A: No. New Canadian LNG is incompatible with climate targets and diverts resources away from real climate solutions, such as renewable power generation and a clean transportation system.

Is more Canadian LNG compatible with a safe and stable climate?

Regardless of LNG’s emissions relative to other sources of fuel, new LNG production will make it more difficult to stabilize the climate. To maintain the science-aligned 1.5°C limit on global temperature rise, no new long-lead time upstream oil and gas projects are needed—as confirmed by the IEA and others. This includes new LNG facilities that would enable increased upstream gas extraction in Canada’s Montney Basin—one of the world’s largest sources of unburned carbon emissions. In fact, projected fossil fuel production in 2030 is more than double what would be consistent with the 1.5°C limit. Even many existing fossil fuel projects would need to shut down early—including some in Canada—if demand declines in line with this target.

Alternatively, if new projects are developed and fossil fuels continue to be consumed at a level needed to support them, the climate will be destabilized further. Every tenth of a degree of warming matters, with climate impacts on people and the planet expected to increase dramatically as temperatures increase. That means more wildfires, tropical storms, food insecurity, flooding, droughts, human displacement, and wildlife extinctions. The science is clear: a safe and stable climate requires transitioning away from fossil fuels and scaling up clean energy as quickly as possible. For governments that are serious about meeting globally agreed climate goals and protecting their citizens from the worst impacts of climate change, LNG expansion is simply not an option.

Do LNG projects come with opportunity costs?

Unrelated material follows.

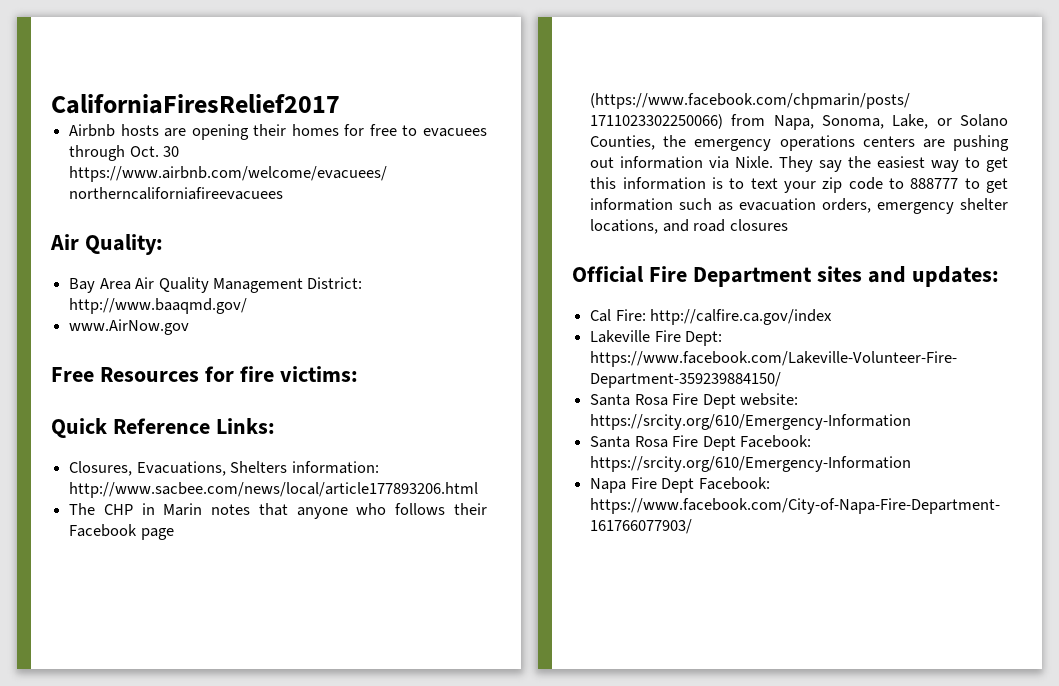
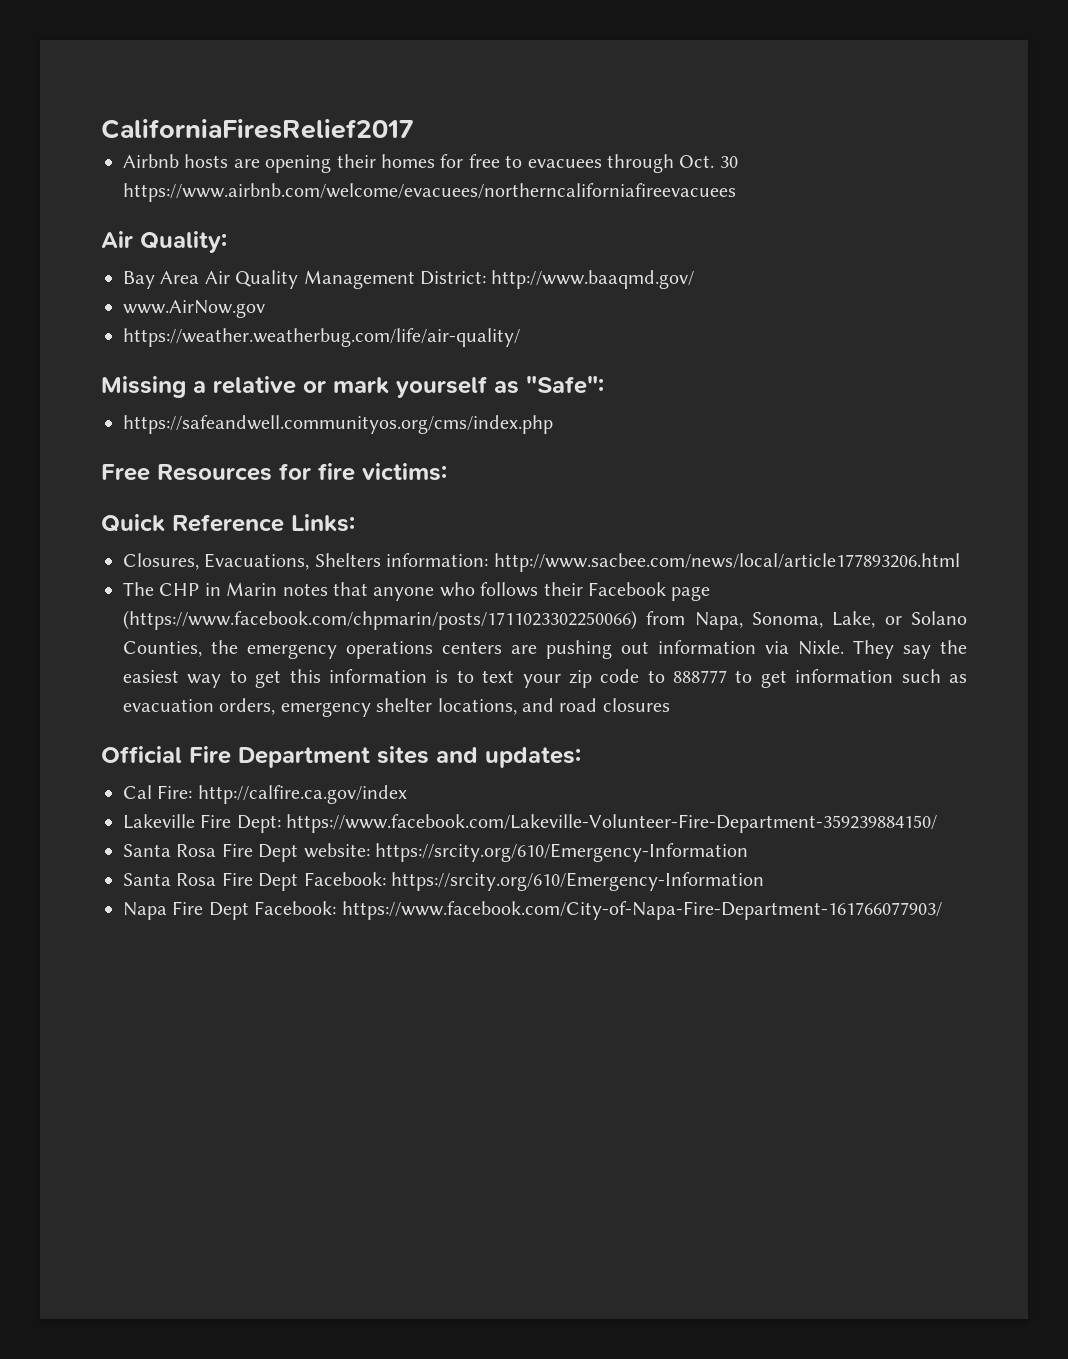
(190, 327) none -> [123,328,520,347] [101,376,604,398] [123,415,553,434] // https://weather.weatherbug.com/life/air-quality/ // Missing a relative or mark yourself as "Safe": // https://safeandwell.communityos.org/cms/index.php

The governments of Canada and B.C. have allocated at least CAD 3.93 billion in financial support for new LNG projects by the end of 2030. This creates an opportunity cost as public money is used to enable fossil fuel development at the expense of other projects that could create jobs, reduce household costs, and facilitate the transition toward a cleaner economy. For example, a clean transportation system could employ over 1.6 million people by 2050. A net-zero electricity grid could save Canadian households CAD 15 billion annually by 2050. Meanwhile, a wave of clean energy retrofits for Canadian homes could save households CAD 10.8 billion annually by 2050 while creating over 100,000 jobs. The more public money is used to expand fossil fuel infrastructure, the less is available to support real climate solutions.